Recently, cybersecurity researchers discovered that two malicious machine learning models were quietly uploaded to the well-known machine learning platform Hugging Face. These models utilized a novel technique to successfully evade security detection through "corrupted" pickle files, raising concerns.
Karlo Zanki, a researcher at ReversingLabs, pointed out that the beginning of the pickle files extracted from these PyTorch format archives suggests the presence of malicious Python code. This malicious code mainly consists of a reverse shell that can connect to a hard-coded IP address, enabling remote control by hackers. This attack method using pickle files is known as nullifAI, aiming to bypass existing security measures.
Specifically, the two malicious models found on Hugging Face are glockr1/ballr7 and who-r-u0000/0000000000000000000000000000000000000. These models serve more as proof of concept rather than actual supply chain attack cases. While the pickle format is very common in the distribution of machine learning models, it also poses security risks, as this format allows arbitrary code execution during loading and deserialization.
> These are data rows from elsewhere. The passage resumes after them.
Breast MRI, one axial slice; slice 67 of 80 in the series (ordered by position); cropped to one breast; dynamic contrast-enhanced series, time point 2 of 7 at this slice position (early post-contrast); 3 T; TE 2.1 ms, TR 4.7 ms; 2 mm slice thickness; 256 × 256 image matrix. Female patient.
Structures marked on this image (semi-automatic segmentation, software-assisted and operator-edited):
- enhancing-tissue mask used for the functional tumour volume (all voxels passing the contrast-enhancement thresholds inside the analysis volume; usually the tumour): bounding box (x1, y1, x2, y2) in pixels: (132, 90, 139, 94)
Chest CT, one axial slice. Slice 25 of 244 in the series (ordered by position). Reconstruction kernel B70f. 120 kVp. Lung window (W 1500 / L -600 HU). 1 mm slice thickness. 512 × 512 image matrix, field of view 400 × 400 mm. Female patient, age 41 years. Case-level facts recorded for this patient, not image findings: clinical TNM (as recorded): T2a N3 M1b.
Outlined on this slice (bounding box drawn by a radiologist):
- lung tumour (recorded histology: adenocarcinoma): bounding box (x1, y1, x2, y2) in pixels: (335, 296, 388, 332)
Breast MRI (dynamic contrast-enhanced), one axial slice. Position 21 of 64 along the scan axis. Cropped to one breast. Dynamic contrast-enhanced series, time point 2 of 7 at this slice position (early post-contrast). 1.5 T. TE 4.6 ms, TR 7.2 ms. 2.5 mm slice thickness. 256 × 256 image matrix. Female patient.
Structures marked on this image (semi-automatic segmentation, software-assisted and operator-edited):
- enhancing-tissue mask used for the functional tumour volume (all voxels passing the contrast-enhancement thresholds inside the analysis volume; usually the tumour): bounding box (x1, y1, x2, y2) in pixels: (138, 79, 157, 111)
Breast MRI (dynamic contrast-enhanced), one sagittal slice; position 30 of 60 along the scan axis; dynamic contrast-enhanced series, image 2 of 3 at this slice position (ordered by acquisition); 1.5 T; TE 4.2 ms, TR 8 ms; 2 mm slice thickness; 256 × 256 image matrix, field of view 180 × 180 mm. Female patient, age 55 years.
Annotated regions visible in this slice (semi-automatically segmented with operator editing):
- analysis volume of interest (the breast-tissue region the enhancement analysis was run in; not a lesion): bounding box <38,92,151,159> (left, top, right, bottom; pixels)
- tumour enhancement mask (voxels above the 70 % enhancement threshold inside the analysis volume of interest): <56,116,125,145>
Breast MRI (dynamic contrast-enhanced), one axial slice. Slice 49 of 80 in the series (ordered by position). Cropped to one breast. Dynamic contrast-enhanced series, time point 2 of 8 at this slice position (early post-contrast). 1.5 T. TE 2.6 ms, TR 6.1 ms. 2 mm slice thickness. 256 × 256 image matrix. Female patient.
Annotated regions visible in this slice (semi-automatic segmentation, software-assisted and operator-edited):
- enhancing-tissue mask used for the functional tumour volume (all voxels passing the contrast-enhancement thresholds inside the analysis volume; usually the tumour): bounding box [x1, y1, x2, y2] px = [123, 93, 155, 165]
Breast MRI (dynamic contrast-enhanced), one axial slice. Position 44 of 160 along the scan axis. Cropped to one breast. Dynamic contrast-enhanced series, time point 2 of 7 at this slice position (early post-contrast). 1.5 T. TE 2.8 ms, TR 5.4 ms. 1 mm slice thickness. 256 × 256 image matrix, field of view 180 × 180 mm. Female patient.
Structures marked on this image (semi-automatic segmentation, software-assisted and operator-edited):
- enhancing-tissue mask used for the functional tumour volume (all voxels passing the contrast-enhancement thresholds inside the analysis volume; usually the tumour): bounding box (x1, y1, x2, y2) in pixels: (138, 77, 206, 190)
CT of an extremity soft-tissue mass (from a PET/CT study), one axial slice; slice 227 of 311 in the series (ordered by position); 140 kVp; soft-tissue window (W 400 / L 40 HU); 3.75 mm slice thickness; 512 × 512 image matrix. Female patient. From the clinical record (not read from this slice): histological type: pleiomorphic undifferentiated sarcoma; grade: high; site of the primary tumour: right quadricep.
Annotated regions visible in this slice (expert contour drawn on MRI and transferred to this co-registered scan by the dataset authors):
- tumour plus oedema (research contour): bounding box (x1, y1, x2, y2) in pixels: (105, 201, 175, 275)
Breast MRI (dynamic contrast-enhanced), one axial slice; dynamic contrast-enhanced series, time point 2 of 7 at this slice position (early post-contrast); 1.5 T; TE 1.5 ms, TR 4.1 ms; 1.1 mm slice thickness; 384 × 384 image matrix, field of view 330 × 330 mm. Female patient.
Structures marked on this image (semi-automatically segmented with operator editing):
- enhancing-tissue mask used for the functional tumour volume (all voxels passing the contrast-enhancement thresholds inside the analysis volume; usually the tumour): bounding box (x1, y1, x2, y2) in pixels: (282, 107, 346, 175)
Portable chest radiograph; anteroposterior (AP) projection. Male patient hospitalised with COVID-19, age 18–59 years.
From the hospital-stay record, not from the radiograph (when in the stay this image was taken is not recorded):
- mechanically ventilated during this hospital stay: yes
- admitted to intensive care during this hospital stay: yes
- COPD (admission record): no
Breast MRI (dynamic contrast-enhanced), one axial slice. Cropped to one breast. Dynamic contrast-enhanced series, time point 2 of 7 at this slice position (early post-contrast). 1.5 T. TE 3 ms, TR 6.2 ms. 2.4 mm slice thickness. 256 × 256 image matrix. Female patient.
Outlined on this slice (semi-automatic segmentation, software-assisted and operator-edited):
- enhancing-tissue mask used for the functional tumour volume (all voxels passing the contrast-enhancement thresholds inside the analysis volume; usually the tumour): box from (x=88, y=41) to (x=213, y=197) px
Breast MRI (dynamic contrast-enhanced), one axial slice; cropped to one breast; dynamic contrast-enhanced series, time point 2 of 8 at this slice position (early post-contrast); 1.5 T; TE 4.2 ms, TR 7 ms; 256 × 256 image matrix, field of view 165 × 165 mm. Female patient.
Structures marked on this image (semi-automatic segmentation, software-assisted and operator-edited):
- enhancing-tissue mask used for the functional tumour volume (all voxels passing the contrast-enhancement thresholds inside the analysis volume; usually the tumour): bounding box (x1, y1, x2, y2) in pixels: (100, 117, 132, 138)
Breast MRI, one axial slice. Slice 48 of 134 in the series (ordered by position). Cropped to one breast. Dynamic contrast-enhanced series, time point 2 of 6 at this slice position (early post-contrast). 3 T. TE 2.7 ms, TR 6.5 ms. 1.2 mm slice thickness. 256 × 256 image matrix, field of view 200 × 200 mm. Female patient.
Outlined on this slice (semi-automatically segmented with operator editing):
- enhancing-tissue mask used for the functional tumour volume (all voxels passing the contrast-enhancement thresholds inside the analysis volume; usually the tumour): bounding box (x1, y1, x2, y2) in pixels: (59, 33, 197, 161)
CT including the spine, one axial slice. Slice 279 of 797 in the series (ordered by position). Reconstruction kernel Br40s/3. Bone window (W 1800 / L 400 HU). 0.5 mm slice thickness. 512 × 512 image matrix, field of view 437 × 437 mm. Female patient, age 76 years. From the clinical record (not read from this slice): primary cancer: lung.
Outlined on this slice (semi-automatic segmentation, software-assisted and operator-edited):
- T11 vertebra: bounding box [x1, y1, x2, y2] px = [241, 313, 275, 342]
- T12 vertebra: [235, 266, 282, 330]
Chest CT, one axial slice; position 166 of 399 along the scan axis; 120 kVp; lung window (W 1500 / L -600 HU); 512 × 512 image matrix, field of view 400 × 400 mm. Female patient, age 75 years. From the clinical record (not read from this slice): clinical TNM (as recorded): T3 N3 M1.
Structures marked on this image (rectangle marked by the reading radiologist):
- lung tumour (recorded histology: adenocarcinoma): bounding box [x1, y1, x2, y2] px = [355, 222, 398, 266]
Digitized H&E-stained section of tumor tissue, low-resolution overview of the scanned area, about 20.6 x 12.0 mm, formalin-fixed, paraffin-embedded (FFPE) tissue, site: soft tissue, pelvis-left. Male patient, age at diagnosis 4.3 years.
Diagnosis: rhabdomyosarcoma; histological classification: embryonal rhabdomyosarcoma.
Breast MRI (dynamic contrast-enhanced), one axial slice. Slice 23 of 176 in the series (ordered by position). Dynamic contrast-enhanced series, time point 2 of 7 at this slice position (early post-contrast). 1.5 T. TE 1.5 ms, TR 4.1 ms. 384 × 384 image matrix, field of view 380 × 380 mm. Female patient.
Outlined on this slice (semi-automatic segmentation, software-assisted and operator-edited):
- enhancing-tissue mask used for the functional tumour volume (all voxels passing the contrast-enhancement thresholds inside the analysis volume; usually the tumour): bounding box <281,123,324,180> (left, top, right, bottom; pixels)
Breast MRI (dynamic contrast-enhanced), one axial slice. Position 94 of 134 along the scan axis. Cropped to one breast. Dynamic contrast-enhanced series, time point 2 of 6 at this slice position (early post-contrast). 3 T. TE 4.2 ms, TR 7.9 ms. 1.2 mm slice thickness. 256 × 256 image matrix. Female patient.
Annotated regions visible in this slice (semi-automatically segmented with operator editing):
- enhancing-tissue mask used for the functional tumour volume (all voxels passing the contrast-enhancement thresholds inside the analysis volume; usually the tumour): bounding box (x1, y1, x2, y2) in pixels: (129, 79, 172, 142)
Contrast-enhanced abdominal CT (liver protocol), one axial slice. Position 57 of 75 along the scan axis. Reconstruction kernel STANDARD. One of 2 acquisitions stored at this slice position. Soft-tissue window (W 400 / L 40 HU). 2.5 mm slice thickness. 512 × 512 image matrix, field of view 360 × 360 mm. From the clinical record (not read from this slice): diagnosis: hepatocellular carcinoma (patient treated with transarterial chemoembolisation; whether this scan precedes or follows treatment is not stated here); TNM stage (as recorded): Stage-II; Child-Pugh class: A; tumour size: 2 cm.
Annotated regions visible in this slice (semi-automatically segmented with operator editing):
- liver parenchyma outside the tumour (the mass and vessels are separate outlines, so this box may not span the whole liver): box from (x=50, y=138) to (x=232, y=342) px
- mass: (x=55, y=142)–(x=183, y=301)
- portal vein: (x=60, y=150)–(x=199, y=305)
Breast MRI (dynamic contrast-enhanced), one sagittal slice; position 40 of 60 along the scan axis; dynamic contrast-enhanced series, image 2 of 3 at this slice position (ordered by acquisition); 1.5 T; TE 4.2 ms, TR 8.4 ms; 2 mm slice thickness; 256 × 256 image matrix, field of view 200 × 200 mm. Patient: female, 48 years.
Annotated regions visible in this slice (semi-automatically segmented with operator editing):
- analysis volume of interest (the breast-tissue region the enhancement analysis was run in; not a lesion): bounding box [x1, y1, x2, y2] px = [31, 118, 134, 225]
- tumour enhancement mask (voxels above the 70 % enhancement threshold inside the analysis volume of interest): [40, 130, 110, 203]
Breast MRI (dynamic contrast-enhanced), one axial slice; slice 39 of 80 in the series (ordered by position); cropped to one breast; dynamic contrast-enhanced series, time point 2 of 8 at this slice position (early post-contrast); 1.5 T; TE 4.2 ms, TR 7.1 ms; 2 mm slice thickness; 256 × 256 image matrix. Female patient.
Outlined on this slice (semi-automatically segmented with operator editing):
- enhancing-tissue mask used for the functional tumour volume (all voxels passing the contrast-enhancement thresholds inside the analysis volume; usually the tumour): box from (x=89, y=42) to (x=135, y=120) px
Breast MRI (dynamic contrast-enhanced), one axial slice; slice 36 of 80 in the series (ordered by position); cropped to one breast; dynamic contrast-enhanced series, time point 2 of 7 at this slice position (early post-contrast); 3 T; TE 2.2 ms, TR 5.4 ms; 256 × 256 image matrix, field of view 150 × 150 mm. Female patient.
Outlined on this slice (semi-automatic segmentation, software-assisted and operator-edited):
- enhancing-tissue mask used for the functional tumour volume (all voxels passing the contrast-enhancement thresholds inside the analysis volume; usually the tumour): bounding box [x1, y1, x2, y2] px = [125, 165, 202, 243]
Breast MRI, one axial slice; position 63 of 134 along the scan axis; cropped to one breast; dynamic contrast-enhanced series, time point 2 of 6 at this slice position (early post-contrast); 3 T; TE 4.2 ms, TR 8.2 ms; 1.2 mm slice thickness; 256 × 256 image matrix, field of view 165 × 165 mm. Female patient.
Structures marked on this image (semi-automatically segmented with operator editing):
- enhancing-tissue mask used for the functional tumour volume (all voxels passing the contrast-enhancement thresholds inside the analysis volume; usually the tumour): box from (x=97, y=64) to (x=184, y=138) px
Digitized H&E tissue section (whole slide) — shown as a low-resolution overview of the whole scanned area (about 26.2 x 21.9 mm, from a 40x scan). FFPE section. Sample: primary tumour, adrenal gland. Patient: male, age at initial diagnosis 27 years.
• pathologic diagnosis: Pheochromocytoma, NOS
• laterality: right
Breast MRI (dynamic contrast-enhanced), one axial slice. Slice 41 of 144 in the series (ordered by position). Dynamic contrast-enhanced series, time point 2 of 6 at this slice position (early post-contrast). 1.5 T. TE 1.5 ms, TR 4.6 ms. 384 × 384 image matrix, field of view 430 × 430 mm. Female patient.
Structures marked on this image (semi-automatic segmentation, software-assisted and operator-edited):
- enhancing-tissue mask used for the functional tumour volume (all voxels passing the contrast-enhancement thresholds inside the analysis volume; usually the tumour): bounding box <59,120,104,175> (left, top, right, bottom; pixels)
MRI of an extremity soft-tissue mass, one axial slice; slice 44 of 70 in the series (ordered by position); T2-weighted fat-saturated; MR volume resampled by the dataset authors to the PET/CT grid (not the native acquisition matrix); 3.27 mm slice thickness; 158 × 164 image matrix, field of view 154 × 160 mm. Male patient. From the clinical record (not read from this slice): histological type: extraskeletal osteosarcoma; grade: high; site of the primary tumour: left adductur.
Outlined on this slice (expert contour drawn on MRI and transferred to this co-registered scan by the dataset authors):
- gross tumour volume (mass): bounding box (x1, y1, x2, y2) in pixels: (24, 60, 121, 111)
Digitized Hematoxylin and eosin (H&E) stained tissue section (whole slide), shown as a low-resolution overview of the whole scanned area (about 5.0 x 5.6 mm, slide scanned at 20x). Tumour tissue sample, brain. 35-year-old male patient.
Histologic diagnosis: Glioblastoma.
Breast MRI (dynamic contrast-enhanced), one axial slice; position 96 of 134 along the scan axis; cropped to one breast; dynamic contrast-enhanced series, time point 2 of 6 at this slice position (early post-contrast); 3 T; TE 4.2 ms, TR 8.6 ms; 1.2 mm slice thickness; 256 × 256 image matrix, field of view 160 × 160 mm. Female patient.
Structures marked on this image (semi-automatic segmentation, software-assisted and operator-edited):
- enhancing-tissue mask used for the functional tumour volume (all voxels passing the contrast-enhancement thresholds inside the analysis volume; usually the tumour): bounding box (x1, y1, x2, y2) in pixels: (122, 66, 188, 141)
Researchers found that these two models used compressed pickle files in PyTorch format, employing a compression method of 7z, which is different from the default ZIP format. This feature enabled them to evade the malicious detection of Hugging Face's Picklescan tool. Zanki further noted that although deserialization of the pickle files may fail due to the insertion of malicious payloads, it can still partially deserialize, thus executing the malicious code.
Complicating matters, because the malicious code is located at the beginning of the pickle stream, Hugging Face's security scanning tools failed to identify the potential risks of the models. This incident has sparked widespread concern about the security of machine learning models. In response to this issue, researchers have made fixes and updated the Picklescan tool to prevent similar incidents from occurring again.
This incident serves as a reminder to the tech community that cybersecurity issues should not be overlooked, especially against the backdrop of rapid advancements in AI and machine learning, making it particularly important to protect user and platform security.
Key Points:
🛡️ Malicious models used "corrupted" pickle file techniques to successfully evade security detection.
🔍 Researchers found these models contained reverse shells that connect to hard-coded IP addresses.
🔧 Hugging Face has updated its security scanning tools to fix related vulnerabilities.